Chers invités, frères et sœurs en Christ, il y a dans cette parabole deux pièges à éviter. Le premier c’est la lecture moralisante et partisane, le sous -texte pourrait se résumer ainsi : « si je veux aller aux paradis, je dois faire le bien, rien que le bien. Cela tombe bien, c’est ce que je fais tous les jours. Par contre, mon voisin, Dieu lui réservera une mauvaise surprise.»  Le second, c’est la lecture culpabilisante : « je fais tout cela, je n’en fais peut-être pas assez et si je n’en pas fais pas assez, je serai, peut-être, du mauvais côté. Il faut que je me ressaisisse et que j’en fasse beaucoup plus. »

Il est toujours intéressant de sonder les premières interprétations qui peuvent traverser notre esprit. Parfois, certaines d’entre elles peuvent être justes et apparaitre pour nous comme une révélation, comme si notre Seigneur conversait en tête -à -tête avec nous. D’autres fois, certaines interprétations qui montent en nous, sont le reflet d’une conscience torturée, d’un esprit embrouillé, d’une situation familiale ou sociétale compliquée. Je vous ai proposé deux fausses interprétations possibles de cette parabole afin de les écarter. Ce texte, à mes yeux, cherche donc à nous dire quelque chose de plus profond, de plus délicat. Ce qui me permet d’affirmer cela, c’est la découverte d’une vraie bizarrerie dans le récit de cette parabole.
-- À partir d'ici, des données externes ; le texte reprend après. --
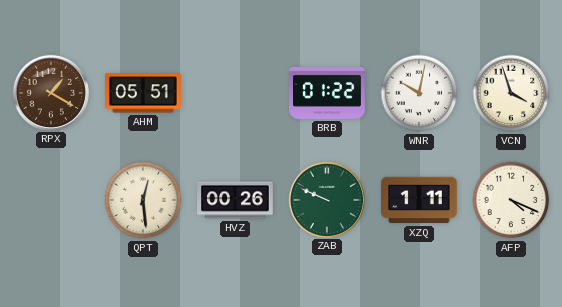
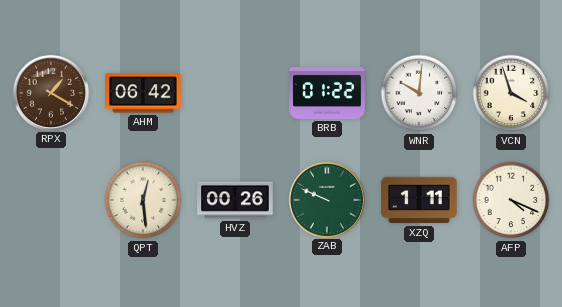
AHM: 05:51 -> 06:42
WNR: 10:02 -> 10:01
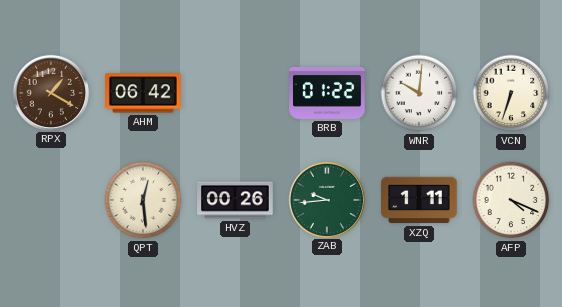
VCN: 3:57 -> 6:33
ZAB: 9:49 -> 9:44
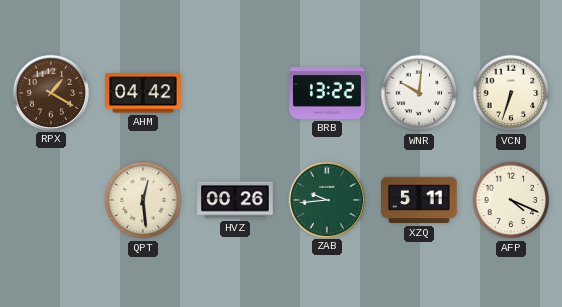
AHM: 06:42 -> 04:42
BRB: 01:22 -> 13:22
XZQ: 1:11 -> 5:11
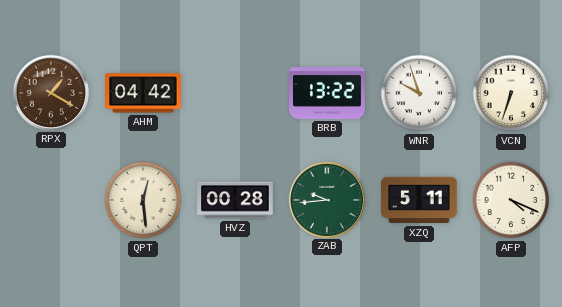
WNR: 10:01 -> 9:57
HVZ: 00:26 -> 00:28
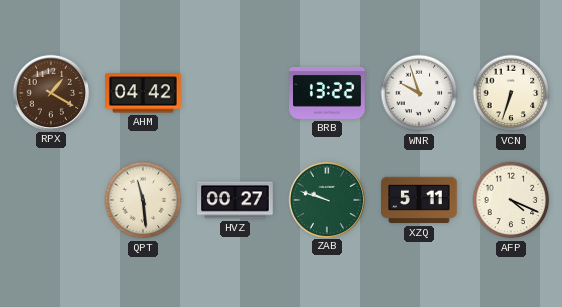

Et c’est  cette bizarrerie-là  qui va nous ouvrir vers une autre perspective, vers une autre interprétation plus intéressante, à mes yeux, que la moralisante, la partisane ou la culpabilisante.

Quelle est donc cette bizarrerie ? Que ce soient ceux qui sont décrits comme des brebis comme ceux qui sont présentés comme des petits boucs, ils ne savent pas à quel moment ils ont donné ou pas à manger, à boire au Fils de l’homme, à quel moment ils l’ont visité, ils l’ont accueilli. C’est une bizarrerie intéressante car cela sous-entend que nous sommes appelés à œuvrer dans ce monde sans chercher un quelconque retour sur investissement. Et cela, il est vrai, ce n’est pas l’idéologie dominante.

Totale gratuité ou retour sur investissement ?
En effet, la notion de service gratuit est constamment dévoyée de nos jours. Par exemple, on nous propose des essais gratuits pour nous abonner à une plateforme numérique mais ce ne sont que quelques essais. Cette approche classique, commerciale peut s’entendre et se comprendre. C’est du marketing et personne n’est dupe. Là où cela devient plus délicat, c’est lorsque nous nous engageons pour un service, ou tout simplement si nous rendons service à quelqu’un. Au fond de nous, parfois, il y a cette petite musique qui nous dit : je lui ai rendu un service, j’espère qu’à son tour il me le rendra. Bref, on espère d’une manière ou d’une autre un retour sur investissement. Nous sommes tous influencés par cette idéologie dominante du donnant donnant, du gagnant gagnant. Cette parabole ne s’inscrit pas dans cette idéologie, elle énonce, en tout premier lieu la totale gratuité d’un acte d’Amour, de compassion, de solidarité, d’accueil. Ce que nous faisons : visiter, accueillir, cela va de soi, c’est notre façon de comprendre le message du Christ, c’est notre manière de vivre, qui petit à petit devient une manière d’être. Donc ce qu’il est important de retenir ici c’est que personnes ne sait, ni les brebis ni les petits boucs, à quel moment cette rencontre a eu lieu avec le fils de l’homme. Maintenant que nous avons explicité la bizarrerie de cette parabole. Nous devons enlever un autre malentendu qui se situe sur l’adresse de cette parabole. A qui s’adresse-t-elle en tout premier lieu ?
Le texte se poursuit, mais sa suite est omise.